▶ [DATA BLOCK]
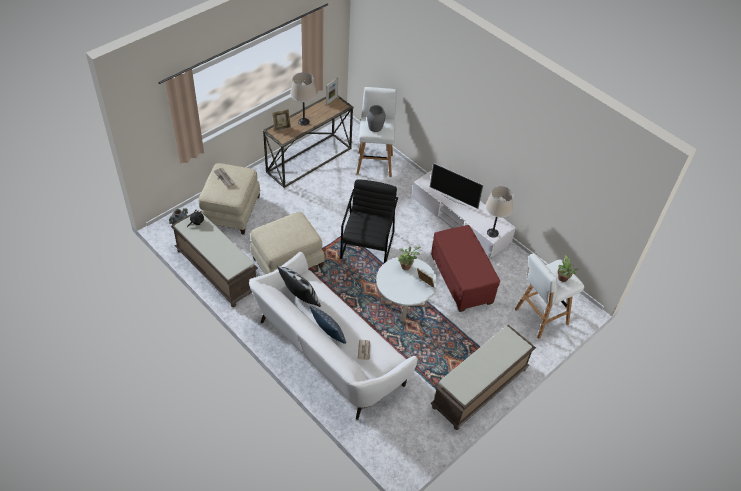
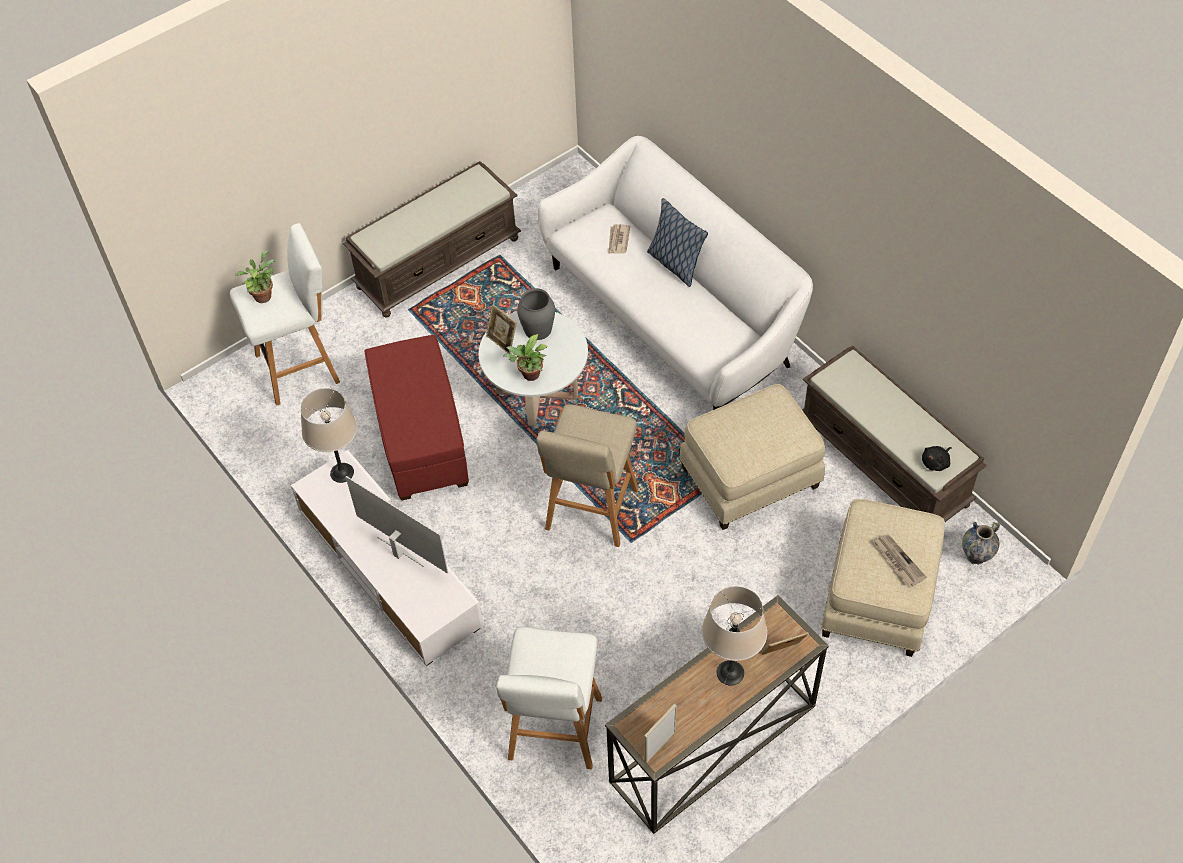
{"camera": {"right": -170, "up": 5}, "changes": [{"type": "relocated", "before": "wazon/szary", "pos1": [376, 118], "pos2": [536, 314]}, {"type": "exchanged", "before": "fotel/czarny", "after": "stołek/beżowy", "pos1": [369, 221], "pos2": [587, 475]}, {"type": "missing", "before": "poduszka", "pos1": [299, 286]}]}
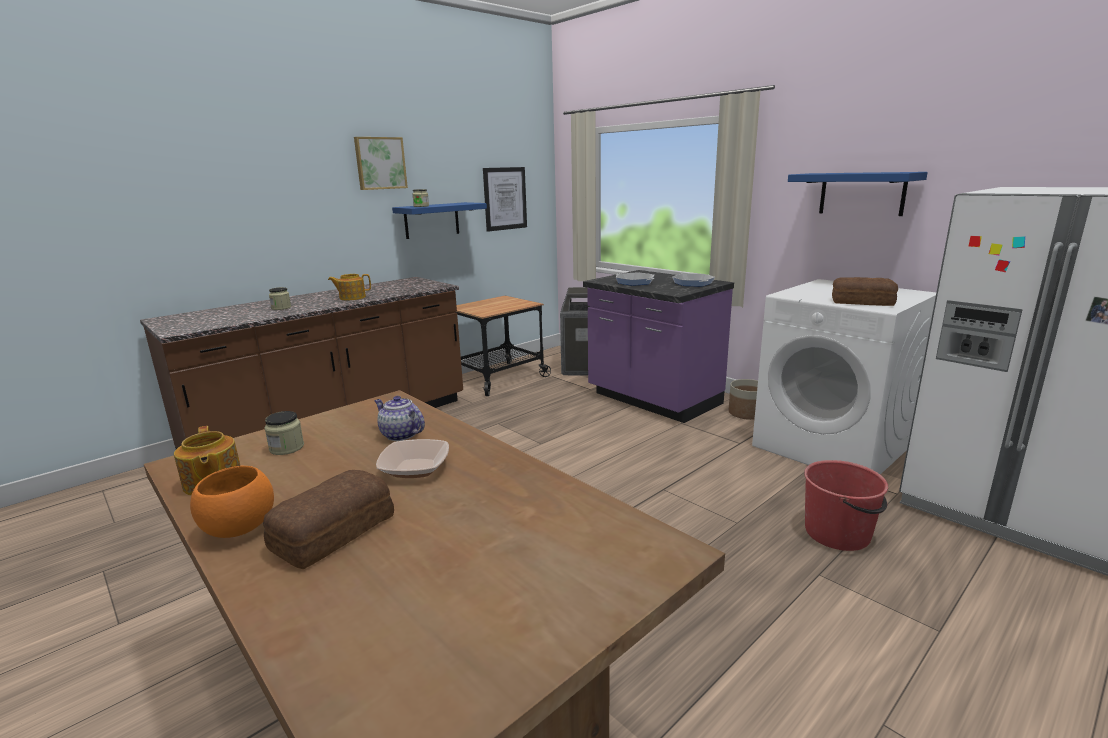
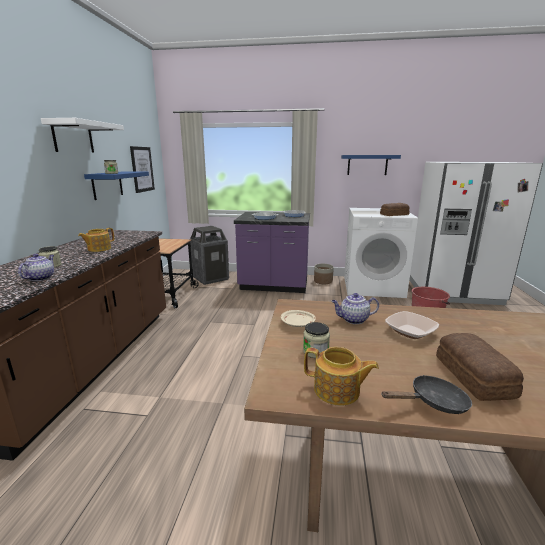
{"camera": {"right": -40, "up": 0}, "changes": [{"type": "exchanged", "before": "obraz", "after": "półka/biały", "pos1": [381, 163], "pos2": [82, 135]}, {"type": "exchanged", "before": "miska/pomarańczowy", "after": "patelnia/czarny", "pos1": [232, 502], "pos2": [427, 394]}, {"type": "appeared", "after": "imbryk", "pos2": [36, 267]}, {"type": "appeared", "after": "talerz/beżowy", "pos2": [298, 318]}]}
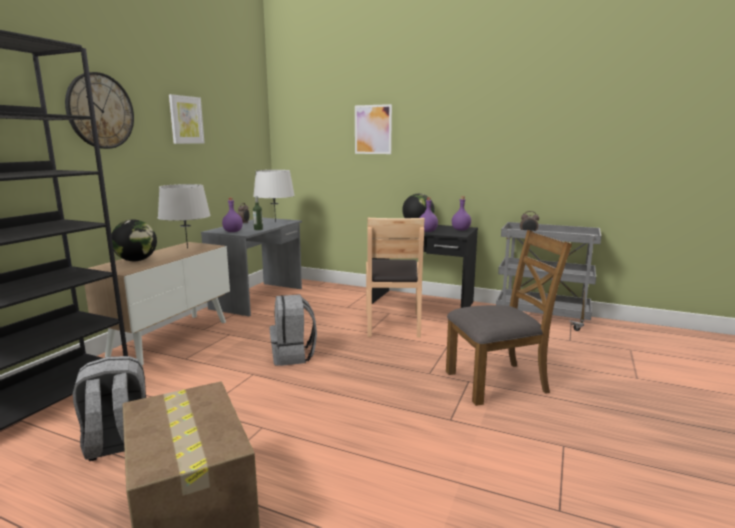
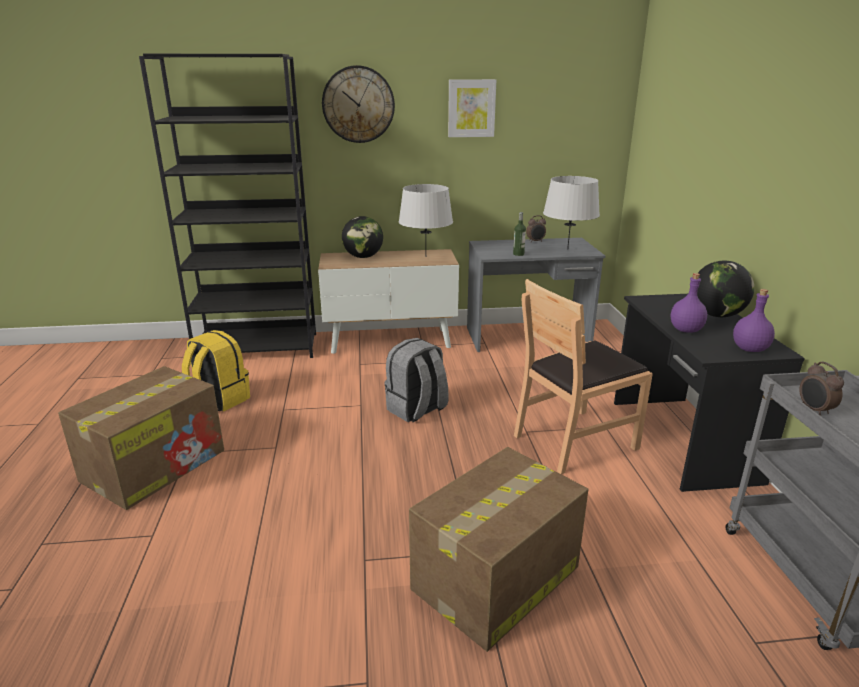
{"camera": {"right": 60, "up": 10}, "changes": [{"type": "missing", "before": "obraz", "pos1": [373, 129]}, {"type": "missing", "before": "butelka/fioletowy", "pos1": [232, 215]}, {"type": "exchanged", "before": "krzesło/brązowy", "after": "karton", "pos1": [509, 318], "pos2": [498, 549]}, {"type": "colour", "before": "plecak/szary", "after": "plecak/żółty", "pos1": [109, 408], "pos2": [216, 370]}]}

▶ [REQUIRED ACTION]
Word for word, return the material, omitting the pictures.

▶ [EXPECTED OUTPUT]
{"camera": {"right": -170, "up": 5}, "changes": [{"type": "relocated", "before": "wazon/szary", "pos1": [376, 118], "pos2": [536, 314]}, {"type": "exchanged", "before": "fotel/czarny", "after": "stołek/beżowy", "pos1": [369, 221], "pos2": [587, 475]}, {"type": "missing", "before": "poduszka", "pos1": [299, 286]}]}
{"camera": {"right": -40, "up": 0}, "changes": [{"type": "exchanged", "before": "obraz", "after": "półka/biały", "pos1": [381, 163], "pos2": [82, 135]}, {"type": "exchanged", "before": "miska/pomarańczowy", "after": "patelnia/czarny", "pos1": [232, 502], "pos2": [427, 394]}, {"type": "appeared", "after": "imbryk", "pos2": [36, 267]}, {"type": "appeared", "after": "talerz/beżowy", "pos2": [298, 318]}]}
{"camera": {"right": 60, "up": 10}, "changes": [{"type": "missing", "before": "obraz", "pos1": [373, 129]}, {"type": "missing", "before": "butelka/fioletowy", "pos1": [232, 215]}, {"type": "exchanged", "before": "krzesło/brązowy", "after": "karton", "pos1": [509, 318], "pos2": [498, 549]}, {"type": "colour", "before": "plecak/szary", "after": "plecak/żółty", "pos1": [109, 408], "pos2": [216, 370]}]}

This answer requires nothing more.